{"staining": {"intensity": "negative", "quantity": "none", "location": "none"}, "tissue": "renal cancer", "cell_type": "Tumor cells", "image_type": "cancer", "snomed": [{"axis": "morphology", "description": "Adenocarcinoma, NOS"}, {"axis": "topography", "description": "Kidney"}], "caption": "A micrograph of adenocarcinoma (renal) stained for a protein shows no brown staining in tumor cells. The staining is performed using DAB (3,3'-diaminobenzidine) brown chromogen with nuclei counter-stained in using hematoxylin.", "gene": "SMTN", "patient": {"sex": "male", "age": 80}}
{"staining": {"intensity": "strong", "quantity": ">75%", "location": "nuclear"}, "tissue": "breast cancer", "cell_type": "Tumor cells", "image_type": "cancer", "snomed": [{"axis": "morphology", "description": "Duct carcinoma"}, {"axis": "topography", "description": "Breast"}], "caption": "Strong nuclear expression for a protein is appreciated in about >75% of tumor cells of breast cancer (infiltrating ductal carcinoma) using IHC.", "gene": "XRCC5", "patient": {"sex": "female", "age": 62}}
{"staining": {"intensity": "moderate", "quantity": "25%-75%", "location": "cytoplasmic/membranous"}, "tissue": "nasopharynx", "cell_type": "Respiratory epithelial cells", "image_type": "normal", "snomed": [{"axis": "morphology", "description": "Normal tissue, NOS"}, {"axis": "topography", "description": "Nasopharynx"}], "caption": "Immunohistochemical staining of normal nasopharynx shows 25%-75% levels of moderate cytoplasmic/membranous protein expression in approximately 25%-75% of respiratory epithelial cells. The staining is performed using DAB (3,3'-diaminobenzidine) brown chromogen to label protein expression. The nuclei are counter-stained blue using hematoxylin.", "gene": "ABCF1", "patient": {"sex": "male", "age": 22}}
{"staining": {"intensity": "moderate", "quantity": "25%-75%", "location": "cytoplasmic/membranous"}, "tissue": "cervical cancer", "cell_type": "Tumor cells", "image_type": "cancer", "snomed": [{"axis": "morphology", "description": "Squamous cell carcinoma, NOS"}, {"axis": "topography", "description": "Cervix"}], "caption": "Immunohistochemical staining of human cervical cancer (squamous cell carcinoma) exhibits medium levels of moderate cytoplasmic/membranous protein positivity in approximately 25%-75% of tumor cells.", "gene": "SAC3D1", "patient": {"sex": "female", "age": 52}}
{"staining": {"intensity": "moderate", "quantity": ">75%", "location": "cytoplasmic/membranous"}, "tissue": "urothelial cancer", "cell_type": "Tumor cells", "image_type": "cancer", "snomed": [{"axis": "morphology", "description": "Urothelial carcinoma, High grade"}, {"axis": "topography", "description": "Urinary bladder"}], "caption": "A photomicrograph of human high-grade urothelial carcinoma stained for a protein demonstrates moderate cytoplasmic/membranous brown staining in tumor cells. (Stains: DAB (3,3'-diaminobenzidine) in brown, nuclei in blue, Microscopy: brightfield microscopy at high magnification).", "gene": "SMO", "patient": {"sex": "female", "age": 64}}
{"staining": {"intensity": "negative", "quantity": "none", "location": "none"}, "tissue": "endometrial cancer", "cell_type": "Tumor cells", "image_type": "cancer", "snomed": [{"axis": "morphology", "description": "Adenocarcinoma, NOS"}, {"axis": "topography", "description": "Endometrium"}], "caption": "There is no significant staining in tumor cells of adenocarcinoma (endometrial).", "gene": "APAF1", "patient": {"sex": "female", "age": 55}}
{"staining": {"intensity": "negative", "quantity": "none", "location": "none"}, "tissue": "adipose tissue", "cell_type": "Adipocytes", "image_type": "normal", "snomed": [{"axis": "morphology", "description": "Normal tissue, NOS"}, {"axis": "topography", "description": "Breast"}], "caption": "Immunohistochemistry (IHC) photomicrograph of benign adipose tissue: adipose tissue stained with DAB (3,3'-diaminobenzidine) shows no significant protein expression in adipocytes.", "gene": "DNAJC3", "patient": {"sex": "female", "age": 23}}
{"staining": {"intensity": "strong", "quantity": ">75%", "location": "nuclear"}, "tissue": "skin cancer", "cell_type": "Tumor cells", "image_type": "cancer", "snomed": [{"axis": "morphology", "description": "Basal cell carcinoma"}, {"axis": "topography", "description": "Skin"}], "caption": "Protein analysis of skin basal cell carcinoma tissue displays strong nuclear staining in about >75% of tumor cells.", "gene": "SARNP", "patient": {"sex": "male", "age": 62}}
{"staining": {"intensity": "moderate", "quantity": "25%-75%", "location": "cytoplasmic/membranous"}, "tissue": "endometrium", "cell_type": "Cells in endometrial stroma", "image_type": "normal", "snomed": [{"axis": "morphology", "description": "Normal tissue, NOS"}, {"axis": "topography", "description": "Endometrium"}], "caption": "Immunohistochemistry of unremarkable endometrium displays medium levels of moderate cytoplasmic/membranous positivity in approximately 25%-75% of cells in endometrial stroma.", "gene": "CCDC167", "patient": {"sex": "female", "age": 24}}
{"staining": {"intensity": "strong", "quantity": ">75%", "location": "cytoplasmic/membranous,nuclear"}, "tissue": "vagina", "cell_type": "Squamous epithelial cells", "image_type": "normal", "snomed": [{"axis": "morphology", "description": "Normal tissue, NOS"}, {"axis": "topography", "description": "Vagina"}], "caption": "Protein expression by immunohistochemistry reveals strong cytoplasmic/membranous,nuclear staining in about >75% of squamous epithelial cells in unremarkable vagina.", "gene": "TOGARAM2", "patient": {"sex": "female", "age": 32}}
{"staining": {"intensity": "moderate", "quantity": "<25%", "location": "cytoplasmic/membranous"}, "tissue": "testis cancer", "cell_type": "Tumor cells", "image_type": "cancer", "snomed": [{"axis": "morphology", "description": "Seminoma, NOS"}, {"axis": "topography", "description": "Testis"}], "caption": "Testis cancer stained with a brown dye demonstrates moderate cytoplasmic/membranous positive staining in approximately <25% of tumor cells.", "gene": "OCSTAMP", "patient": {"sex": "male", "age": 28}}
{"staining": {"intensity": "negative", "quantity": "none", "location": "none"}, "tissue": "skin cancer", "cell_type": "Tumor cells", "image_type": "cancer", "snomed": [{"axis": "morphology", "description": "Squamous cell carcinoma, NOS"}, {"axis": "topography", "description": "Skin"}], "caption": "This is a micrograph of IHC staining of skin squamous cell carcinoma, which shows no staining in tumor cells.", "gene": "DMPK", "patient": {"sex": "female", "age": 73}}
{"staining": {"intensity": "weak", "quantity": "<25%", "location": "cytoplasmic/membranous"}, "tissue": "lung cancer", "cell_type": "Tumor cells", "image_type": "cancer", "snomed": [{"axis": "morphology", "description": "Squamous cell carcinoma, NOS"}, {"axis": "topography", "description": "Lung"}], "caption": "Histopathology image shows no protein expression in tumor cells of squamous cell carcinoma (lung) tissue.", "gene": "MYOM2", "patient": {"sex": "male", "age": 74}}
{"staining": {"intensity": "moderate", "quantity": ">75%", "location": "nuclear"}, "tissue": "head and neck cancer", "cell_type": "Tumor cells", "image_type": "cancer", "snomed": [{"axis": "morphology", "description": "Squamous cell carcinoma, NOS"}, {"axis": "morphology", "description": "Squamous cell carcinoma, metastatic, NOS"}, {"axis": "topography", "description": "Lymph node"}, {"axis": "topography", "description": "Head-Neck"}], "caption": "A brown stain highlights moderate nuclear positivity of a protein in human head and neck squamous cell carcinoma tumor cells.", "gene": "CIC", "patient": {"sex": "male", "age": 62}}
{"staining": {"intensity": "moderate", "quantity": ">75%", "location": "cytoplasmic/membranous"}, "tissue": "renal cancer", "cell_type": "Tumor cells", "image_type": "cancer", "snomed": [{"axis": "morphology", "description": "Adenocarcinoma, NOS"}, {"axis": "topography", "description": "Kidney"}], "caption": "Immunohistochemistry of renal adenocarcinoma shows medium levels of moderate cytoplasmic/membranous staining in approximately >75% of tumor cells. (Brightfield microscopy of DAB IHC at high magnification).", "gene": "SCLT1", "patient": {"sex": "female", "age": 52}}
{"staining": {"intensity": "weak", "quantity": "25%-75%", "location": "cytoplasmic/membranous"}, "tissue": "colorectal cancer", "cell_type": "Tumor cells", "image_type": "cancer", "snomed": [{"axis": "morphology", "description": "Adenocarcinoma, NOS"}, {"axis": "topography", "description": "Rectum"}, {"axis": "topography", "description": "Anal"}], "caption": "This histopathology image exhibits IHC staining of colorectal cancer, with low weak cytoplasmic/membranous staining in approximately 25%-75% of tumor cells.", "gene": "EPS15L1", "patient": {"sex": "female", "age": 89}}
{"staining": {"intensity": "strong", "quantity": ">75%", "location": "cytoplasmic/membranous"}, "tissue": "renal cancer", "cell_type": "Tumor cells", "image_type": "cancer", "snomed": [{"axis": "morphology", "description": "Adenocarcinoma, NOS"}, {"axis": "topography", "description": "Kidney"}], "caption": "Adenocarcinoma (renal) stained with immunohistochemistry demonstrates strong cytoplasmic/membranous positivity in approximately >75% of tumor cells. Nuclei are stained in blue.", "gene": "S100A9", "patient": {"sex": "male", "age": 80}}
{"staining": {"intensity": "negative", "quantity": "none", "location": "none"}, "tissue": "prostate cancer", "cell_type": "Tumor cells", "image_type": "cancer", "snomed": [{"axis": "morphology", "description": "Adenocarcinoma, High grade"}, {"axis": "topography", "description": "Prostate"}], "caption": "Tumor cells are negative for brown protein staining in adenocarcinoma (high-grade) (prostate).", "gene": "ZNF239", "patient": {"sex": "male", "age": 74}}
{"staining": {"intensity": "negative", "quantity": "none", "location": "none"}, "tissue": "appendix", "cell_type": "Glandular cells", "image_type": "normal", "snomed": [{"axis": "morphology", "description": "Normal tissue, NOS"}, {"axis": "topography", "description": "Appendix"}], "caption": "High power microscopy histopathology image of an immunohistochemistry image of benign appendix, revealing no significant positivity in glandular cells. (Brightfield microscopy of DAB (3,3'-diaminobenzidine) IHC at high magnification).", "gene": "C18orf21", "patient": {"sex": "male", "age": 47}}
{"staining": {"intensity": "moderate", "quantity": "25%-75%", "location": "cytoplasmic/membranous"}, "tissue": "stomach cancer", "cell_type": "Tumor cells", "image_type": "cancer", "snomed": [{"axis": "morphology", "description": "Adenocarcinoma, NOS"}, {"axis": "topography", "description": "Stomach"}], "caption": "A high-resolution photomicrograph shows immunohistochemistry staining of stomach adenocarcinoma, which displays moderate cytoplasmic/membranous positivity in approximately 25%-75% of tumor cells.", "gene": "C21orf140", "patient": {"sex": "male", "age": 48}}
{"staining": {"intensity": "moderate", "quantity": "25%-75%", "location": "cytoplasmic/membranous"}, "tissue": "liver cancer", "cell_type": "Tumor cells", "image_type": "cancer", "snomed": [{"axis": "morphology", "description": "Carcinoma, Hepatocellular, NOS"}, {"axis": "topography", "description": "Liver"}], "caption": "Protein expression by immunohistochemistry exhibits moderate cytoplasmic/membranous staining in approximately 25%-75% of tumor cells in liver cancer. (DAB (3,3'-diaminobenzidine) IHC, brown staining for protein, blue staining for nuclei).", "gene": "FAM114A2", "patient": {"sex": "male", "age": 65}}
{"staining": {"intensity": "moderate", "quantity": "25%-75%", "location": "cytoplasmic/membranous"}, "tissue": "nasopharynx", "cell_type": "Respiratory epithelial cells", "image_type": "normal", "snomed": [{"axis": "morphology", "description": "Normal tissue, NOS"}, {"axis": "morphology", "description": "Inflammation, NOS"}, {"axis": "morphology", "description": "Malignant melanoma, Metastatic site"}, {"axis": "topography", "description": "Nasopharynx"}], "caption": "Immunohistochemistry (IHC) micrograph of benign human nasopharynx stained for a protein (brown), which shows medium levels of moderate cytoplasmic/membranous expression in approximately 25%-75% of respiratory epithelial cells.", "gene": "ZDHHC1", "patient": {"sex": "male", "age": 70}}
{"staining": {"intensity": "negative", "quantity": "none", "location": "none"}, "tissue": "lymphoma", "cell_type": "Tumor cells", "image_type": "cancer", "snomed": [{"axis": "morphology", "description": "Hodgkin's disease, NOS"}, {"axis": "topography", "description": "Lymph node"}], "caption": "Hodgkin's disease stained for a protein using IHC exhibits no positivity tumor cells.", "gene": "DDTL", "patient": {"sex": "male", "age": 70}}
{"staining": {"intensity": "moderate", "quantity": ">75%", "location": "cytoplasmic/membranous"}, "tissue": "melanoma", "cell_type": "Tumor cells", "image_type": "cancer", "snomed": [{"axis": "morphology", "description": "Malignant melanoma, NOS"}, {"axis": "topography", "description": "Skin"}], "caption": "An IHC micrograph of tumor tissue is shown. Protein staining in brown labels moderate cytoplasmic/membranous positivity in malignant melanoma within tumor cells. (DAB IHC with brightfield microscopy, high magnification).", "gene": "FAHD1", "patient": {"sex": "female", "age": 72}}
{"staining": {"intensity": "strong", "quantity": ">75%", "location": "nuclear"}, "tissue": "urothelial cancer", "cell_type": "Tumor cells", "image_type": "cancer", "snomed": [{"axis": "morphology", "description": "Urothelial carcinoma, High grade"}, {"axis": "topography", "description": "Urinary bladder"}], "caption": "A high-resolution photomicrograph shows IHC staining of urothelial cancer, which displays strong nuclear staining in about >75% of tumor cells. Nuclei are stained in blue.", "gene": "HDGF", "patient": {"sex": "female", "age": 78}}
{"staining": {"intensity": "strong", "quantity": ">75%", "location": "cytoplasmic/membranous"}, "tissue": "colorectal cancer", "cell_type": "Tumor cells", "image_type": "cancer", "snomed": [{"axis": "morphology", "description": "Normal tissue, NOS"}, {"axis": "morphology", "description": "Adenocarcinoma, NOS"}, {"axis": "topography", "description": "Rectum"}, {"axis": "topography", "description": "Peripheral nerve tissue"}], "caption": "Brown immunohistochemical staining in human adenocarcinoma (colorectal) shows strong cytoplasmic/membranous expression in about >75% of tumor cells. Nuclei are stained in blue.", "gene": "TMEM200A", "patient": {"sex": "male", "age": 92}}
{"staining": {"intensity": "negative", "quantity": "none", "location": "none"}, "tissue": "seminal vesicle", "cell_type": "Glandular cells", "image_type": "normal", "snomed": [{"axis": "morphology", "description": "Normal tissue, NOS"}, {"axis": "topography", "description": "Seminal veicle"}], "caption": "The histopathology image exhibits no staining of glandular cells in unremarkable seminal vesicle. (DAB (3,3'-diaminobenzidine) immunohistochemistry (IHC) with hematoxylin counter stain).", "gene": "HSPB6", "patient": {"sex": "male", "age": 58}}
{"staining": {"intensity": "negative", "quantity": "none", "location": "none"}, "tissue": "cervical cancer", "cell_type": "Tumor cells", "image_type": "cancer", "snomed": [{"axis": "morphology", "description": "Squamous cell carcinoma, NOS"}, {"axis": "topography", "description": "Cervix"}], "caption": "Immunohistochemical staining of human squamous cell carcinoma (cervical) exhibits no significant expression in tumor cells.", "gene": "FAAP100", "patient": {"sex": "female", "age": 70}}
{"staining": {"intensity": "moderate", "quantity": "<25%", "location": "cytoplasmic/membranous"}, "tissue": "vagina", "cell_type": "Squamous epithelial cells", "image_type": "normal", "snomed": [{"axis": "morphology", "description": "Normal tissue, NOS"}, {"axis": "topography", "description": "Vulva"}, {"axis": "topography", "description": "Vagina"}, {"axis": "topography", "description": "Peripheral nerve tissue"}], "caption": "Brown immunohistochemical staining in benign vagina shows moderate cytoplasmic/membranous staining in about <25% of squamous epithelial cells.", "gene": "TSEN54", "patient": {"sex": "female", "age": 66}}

════════

→ **TASK GOAL**: The answer is the lines above between the line holding "photomicrograph shows immunohistochemistry" and the line holding "by immunohistochemistry exhibits", inclusive, each written out exactly, and no others.

→ **WRITTEN SOLUTION**:
{"staining": {"intensity": "moderate", "quantity": "25%-75%", "location": "cytoplasmic/membranous"}, "tissue": "stomach cancer", "cell_type": "Tumor cells", "image_type": "cancer", "snomed": [{"axis": "morphology", "description": "Adenocarcinoma, NOS"}, {"axis": "topography", "description": "Stomach"}], "caption": "A high-resolution photomicrograph shows immunohistochemistry staining of stomach adenocarcinoma, which displays moderate cytoplasmic/membranous positivity in approximately 25%-75% of tumor cells.", "gene": "C21orf140", "patient": {"sex": "male", "age": 48}}
{"staining": {"intensity": "moderate", "quantity": "25%-75%", "location": "cytoplasmic/membranous"}, "tissue": "liver cancer", "cell_type": "Tumor cells", "image_type": "cancer", "snomed": [{"axis": "morphology", "description": "Carcinoma, Hepatocellular, NOS"}, {"axis": "topography", "description": "Liver"}], "caption": "Protein expression by immunohistochemistry exhibits moderate cytoplasmic/membranous staining in approximately 25%-75% of tumor cells in liver cancer. (DAB (3,3'-diaminobenzidine) IHC, brown staining for protein, blue staining for nuclei).", "gene": "FAM114A2", "patient": {"sex": "male", "age": 65}}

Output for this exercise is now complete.